Personal information
- Full name: Benjamin Howard Baker
- Date of birth: 13 February 1892
- Place of birth: Liverpool, England
- Date of death: 10 September 1987 (aged 95)
- Place of death: Warminster, England
- Height: 6 ft 2 in (1.88 m)
- Position: Goalkeeper

Youth career
- Marlborough Old Boys (Liverpool)
- Liverpool Balmoral

Senior career*
- Years: Team / Apps / (Gls)
- 1913–1914: Blackburn Rovers / 0 / (0)
- 1914–1915: Preston North End / 0 / (0)
- 1919–1920: Liverpool / 0 / (0)
- 1919–1933: Corinthian / ? / (?)
- 1921: Everton / 2 / (0)
- 1921–1926: Chelsea / 92 / (1)
- 1926: Everton / 11 / (0)
- 1928–1929: Oldham Athletic / 1 / (0)
- Total:  / 106 / (1)

International career
- 1921–1925: England / 2 / (0)

= Benjamin Howard Baker =

English footballer and athlete

Benjamin Howard Baker (13 February 1892 – 10 September 1987) was an English athlete who excelled in a wide range of sports, mostly in association football and high jump.

== Biography ==
In team sports, Baker was goalkeeper for England, Chelsea, Everton and Oldham Athletic football clubs, having previously played for the renowned amateur team, the Corinthians. He played for the "Amateurs" in the 1925 FA Charity Shield. He was also an international-level water polo goalkeeper.
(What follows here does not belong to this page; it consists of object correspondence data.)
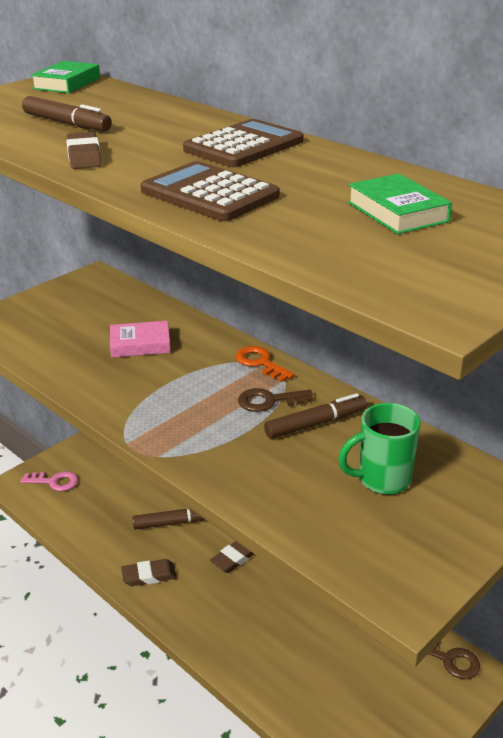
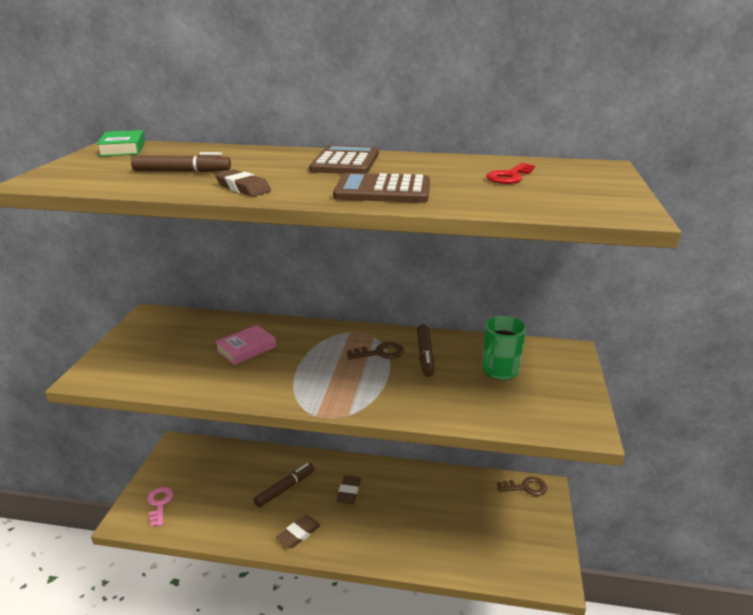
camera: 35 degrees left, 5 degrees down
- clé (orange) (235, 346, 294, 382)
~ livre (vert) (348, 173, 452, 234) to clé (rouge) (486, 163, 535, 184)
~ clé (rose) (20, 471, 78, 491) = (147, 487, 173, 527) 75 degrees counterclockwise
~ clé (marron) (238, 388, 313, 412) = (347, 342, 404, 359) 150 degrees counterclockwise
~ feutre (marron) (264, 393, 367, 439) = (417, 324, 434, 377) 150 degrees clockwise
Baker initially played as a defender and took the keeper position after his ankle was damaged in a naval mine sweeping operation during World War I.

In tennis singles, doubles and mixed doubles, Baker competed in the 1929 Northern Qualifying Tournament for Wimbledon without making the main draw in any event and won the 1932 Welsh Covered Courts tennis competition.

Individually, Baker held British records in the high jump (1.95 m, from 1921 to 1946) and triple jump. Baker became the National high jump champion for the first time after winning the AAA Championships title at the 1910 AAA Championships. He would go on to be the British champion from 1910 through to 1921, by virtue of either winning the AAA title or being the best placed British athlete in the event. His outright successes came in 1910, 1912, 1913, 1919, 1920 and 1921.

Baker competed in jump events at the 1912 and 1920 Olympic Games and finished in 6–11th places. At the Northern Counties Championships he won the high jump (1911–14, 1919–21), 120 yd hurdles (1921) and discus throw (1920); he also won the long jump at the 1920 Northern Olympic Trials. After retiring from sports, Baker joined the family firm that produces soap and chemicals and became a renowned businessman in the Liverpool area.

Although Baker was sometimes known as Benjamin Howard-Baker (such as in 'Play Up Corinth - A history of the Corinthian Football Club') his baptism record at St Margaret, Anfield on 28 March 1892 shows his Christian names as 'Benjamin Howard', and his surname as 'Baker'. His father had the same name.